Common calling criteria were applied in the parallel comparison of this study, and it was determined by the former four cell line models. Eventually, high concordance in the clinical samples was obtained between the automatic and manual identifications. However, some differences still existed between the two approaches though common criteria were used. First, the Ion Reporter provided a tunable analysis workflow followed with an automatic identification under this frame, and the BlueFuse Multi allowed operators to make manual calling based upon its own default settings, which are unchangeable (Ion Reporter™ 5.10 User Guide, Thermo Scientific Fisher; BlueFuse Multi v4.5, Software Guide, Illumina). Therefore, some parameters were unable to be completely synchronized between the two software, such as the transition penalty, which represents the sensitivity of different ploidy status between two adjacent data points. Second, manual intervention is not required during automatic identification of the Ion Reporter, while it is necessary for the BlueFuse Multi when the technician observes a deviation from the default line representing copy number two. In some samples with ambiguous patterns, both the masking of automatic identification and subjective conclusions made by manual identification may happen without validation using a second methodology. Additionally, it is also important to note that the fidelity of samples with boundary aneuploid levels could be affected by the separation of pre-amplified products in the present study.
In general, batch-to-batch automatic identification was a faster and more standardized approach, but sometimes less flexible in the individual sample. Namely, the major advantage of automatic workflow provided by the Ion S5 is reduction in manipulation time, reporting time, and thus turnaround time. Of manipulation time, the Ion S5 system combines the WGA and library procedures together, and leaves the remaining steps for the Ion Chef automatic machine. In contrast, the Miseq system takes nearly twice the manipulation time for separate procedures of WGA and library preparation. In terms of reporting time, the automatic identification of Ion S5 system quickly accomplishes typical ploidy calling in a batch, though additional manual rechecks could be required for some ambiguous results; whereas, the manual identification of Miseq system requires individual checking for each sample, and thus needs longer time.

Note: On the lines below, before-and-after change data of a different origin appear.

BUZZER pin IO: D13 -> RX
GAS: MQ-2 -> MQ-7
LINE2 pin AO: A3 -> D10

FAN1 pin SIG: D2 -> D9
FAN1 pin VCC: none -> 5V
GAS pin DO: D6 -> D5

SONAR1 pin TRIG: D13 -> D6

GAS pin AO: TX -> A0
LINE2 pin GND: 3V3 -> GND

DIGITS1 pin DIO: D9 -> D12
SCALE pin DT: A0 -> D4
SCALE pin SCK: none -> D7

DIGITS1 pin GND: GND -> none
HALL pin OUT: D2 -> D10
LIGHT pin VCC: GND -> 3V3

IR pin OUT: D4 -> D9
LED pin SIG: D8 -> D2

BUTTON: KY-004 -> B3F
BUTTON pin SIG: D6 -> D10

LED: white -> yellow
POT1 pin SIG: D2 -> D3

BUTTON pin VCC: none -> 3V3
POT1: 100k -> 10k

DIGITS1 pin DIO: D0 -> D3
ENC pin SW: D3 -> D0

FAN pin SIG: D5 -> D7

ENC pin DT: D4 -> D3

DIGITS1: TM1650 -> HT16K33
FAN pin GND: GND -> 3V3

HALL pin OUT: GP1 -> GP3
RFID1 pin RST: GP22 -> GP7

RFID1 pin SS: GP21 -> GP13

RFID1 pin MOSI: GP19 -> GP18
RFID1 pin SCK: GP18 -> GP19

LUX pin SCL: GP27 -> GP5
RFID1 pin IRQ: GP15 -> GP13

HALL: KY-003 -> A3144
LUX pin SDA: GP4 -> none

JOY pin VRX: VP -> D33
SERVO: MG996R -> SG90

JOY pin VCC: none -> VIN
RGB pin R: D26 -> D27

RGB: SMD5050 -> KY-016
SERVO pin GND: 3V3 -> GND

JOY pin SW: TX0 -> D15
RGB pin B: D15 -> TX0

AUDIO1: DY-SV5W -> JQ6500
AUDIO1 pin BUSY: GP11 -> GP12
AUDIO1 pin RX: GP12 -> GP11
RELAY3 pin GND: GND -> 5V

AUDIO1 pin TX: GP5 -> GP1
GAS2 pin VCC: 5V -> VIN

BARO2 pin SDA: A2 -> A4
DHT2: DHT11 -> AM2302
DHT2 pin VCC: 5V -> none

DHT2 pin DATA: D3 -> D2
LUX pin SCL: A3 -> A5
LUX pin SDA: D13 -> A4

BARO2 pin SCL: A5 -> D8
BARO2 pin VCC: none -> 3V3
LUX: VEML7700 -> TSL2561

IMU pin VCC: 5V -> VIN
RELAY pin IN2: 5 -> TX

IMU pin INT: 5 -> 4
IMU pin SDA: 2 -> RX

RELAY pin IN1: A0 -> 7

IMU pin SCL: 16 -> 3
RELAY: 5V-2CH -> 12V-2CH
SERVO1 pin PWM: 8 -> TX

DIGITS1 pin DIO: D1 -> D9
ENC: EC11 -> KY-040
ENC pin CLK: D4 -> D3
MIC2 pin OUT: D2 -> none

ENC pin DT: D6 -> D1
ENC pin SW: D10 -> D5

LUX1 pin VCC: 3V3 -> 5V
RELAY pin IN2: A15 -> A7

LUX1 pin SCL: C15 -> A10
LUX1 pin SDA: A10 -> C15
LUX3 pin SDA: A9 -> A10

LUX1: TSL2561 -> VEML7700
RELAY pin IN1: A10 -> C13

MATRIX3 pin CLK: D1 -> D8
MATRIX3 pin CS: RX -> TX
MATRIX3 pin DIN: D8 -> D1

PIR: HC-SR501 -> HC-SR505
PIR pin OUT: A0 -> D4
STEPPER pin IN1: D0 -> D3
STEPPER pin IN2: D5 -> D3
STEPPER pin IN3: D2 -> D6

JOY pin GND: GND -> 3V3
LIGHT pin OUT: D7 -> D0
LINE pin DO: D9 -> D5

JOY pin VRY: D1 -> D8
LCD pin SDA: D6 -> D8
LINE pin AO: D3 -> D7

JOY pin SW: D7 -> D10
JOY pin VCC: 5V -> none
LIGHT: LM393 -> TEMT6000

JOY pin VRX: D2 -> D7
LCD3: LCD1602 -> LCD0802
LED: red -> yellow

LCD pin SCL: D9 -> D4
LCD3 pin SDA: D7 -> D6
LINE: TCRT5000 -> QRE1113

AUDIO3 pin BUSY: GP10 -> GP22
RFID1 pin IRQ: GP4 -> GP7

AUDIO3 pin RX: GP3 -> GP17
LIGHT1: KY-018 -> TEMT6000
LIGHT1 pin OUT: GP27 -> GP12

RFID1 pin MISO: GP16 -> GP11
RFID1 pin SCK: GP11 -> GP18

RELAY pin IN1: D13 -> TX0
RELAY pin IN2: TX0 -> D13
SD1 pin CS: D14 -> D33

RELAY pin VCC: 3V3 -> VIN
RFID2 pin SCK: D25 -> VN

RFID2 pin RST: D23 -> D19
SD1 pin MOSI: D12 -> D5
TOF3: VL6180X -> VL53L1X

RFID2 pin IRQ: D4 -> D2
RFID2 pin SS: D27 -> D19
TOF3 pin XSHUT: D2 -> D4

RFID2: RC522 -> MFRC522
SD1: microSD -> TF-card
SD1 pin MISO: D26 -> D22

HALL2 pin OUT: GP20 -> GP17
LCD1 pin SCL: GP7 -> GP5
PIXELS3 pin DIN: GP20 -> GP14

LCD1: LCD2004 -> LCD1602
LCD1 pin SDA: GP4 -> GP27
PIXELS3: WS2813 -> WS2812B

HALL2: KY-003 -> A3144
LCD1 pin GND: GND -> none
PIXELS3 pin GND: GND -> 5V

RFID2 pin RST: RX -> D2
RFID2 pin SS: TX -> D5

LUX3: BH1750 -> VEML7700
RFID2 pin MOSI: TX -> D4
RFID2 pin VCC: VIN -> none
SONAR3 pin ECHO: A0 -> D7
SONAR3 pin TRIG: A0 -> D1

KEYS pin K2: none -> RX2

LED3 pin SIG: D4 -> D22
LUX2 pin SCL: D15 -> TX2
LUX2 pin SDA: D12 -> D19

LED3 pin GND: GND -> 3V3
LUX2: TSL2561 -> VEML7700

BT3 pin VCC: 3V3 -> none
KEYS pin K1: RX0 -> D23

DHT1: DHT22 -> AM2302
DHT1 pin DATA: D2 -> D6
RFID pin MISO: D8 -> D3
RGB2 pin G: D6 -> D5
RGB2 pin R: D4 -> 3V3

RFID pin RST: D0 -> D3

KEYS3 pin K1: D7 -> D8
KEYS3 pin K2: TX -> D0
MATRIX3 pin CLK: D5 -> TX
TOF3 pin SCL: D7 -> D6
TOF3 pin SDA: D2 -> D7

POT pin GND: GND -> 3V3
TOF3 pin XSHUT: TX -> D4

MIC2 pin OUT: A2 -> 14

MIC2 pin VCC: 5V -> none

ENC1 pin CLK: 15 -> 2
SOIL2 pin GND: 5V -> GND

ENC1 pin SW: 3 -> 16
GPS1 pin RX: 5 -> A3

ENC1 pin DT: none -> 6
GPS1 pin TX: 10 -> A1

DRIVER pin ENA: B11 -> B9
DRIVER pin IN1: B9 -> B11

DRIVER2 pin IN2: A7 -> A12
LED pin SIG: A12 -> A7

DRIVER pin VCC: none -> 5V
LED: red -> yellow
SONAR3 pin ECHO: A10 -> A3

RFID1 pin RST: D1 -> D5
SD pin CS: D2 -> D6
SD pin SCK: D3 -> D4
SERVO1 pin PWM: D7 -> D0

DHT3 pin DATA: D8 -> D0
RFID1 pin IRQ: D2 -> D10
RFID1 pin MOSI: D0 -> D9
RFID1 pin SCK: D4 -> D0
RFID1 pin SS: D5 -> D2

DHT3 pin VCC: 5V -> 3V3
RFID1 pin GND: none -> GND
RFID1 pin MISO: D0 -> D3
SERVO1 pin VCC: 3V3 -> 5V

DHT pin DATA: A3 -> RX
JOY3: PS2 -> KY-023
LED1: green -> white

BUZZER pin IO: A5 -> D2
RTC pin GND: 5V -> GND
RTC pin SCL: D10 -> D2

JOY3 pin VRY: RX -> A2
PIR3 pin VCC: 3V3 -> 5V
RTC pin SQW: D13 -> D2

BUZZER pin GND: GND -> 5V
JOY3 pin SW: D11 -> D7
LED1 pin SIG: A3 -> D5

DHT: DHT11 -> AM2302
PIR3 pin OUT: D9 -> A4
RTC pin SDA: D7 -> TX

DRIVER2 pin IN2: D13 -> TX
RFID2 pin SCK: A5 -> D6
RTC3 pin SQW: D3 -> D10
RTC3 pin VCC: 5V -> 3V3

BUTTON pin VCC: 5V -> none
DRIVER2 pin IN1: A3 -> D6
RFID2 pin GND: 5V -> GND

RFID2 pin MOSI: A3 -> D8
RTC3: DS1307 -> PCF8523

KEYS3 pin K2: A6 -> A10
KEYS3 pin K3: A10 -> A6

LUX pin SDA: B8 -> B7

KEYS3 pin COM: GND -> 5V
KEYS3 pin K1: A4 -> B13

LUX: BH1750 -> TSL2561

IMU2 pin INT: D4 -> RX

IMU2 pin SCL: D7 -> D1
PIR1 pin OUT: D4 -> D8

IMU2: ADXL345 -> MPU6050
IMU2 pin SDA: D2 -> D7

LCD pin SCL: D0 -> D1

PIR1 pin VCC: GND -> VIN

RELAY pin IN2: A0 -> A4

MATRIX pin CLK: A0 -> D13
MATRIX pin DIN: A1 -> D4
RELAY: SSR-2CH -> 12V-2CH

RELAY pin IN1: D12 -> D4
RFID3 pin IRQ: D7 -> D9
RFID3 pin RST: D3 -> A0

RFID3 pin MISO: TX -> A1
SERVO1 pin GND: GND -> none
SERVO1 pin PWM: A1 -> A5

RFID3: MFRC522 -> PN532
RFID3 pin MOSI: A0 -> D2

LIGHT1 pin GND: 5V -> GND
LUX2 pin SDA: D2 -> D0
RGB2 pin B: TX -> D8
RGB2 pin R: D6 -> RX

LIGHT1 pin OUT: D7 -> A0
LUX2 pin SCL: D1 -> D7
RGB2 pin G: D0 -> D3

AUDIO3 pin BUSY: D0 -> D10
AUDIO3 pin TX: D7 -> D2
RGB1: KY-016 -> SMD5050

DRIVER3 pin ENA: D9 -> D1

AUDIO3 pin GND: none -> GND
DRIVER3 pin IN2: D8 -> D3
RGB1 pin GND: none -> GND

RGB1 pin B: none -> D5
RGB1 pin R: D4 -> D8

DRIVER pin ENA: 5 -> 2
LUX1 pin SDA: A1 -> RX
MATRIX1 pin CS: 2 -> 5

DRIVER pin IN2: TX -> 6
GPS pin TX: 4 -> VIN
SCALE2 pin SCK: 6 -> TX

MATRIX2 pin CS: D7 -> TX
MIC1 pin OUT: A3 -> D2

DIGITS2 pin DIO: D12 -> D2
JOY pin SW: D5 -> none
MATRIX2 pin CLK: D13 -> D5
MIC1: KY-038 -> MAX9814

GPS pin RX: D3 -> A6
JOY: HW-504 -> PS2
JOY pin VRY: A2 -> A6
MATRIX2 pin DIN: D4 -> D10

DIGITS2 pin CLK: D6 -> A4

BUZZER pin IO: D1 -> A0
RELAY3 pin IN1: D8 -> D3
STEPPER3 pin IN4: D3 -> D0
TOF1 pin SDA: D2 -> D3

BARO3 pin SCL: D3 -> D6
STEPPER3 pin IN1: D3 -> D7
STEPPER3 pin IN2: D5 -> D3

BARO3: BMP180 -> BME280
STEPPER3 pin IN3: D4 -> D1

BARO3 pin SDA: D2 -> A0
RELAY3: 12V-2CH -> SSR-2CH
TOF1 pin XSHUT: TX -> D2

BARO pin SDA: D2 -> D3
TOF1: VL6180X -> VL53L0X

Conclusively, it is the first study to compare the automatic and manual identifications of the Ion S5 and Miseq NGS systems for PGT-A. The sensitivity and specificity of both systems were comparable, while the concordance in the clinical samples was high. The automatic identification provides a faster and more standardized approach, and thus represents a good option for the laboratories with high throughputs.